Problem to solve: Copy the data verbatim and leave out every picture.

----- Collected material -----

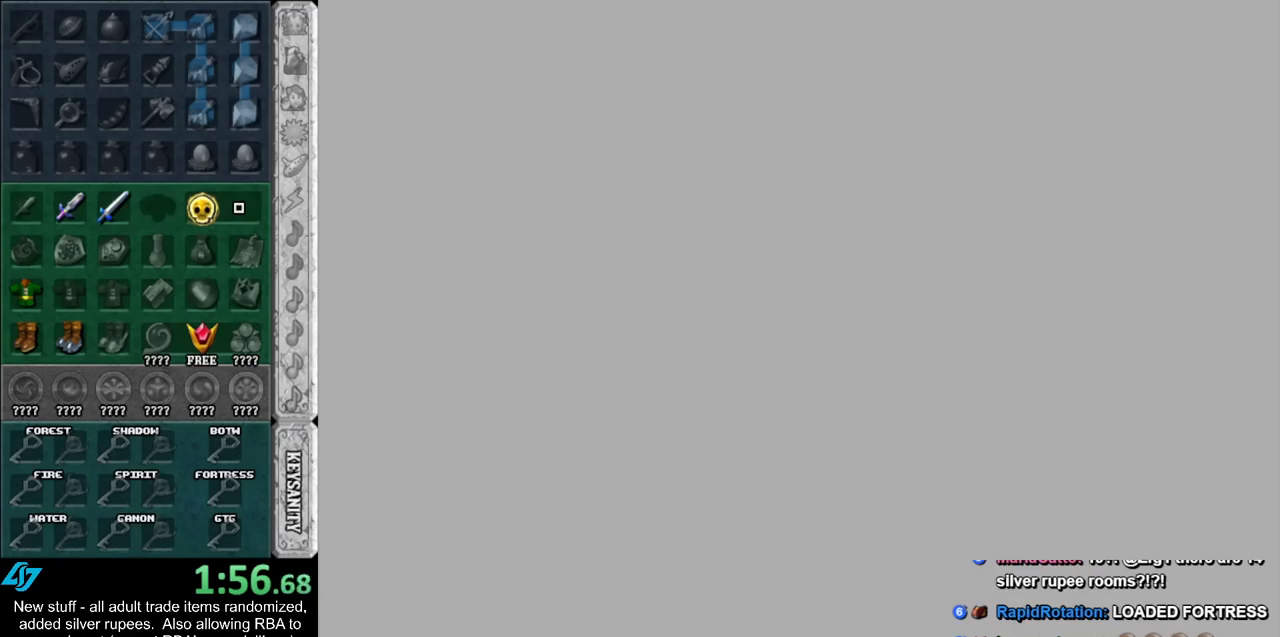
{"buttons": [], "left_stick": "center", "right_stick": "center", "events": []}
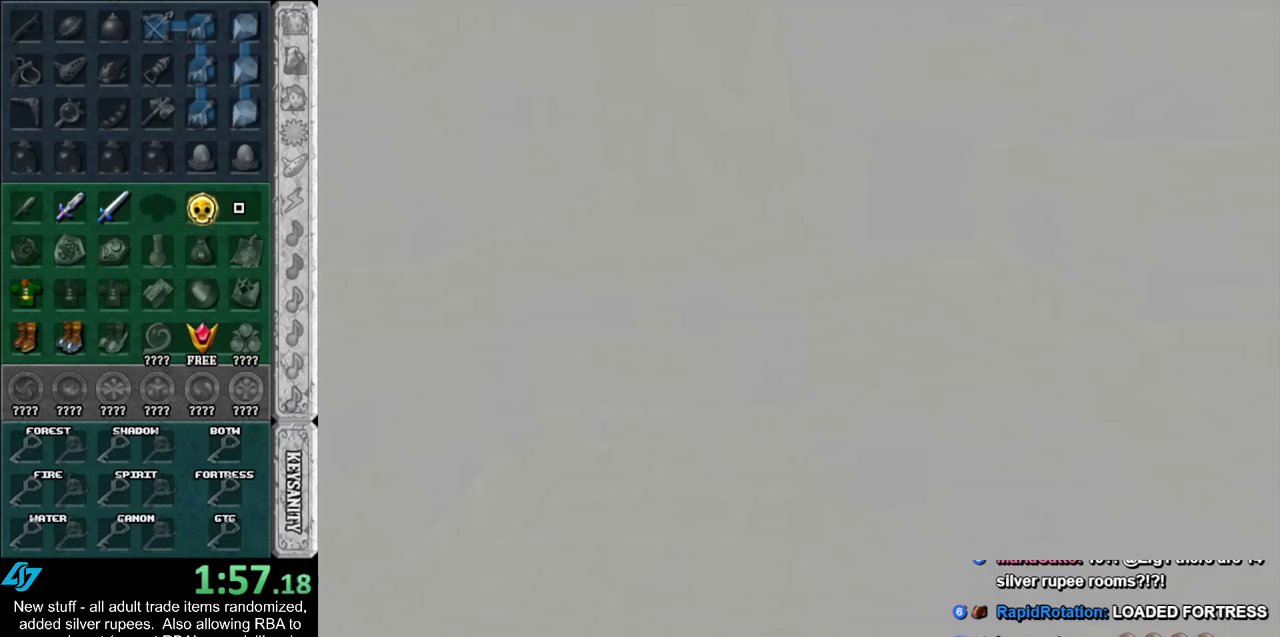
{"buttons": [], "left_stick": "down", "right_stick": "center", "events": [[400, "left_stick", "down"]]}
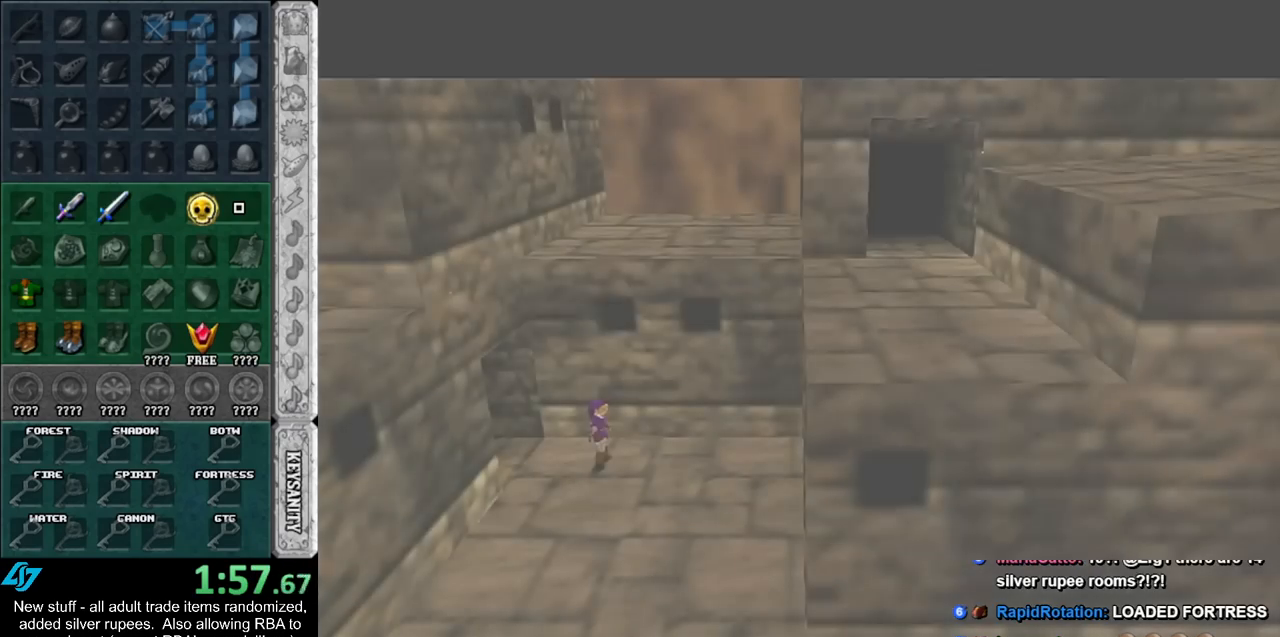
{"buttons": [], "left_stick": "down", "right_stick": "center", "events": []}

-----

Solution:
{"buttons": [], "left_stick": "center", "right_stick": "center", "events": []}
{"buttons": [], "left_stick": "down", "right_stick": "center", "events": [[400, "left_stick", "down"]]}
{"buttons": [], "left_stick": "down", "right_stick": "center", "events": []}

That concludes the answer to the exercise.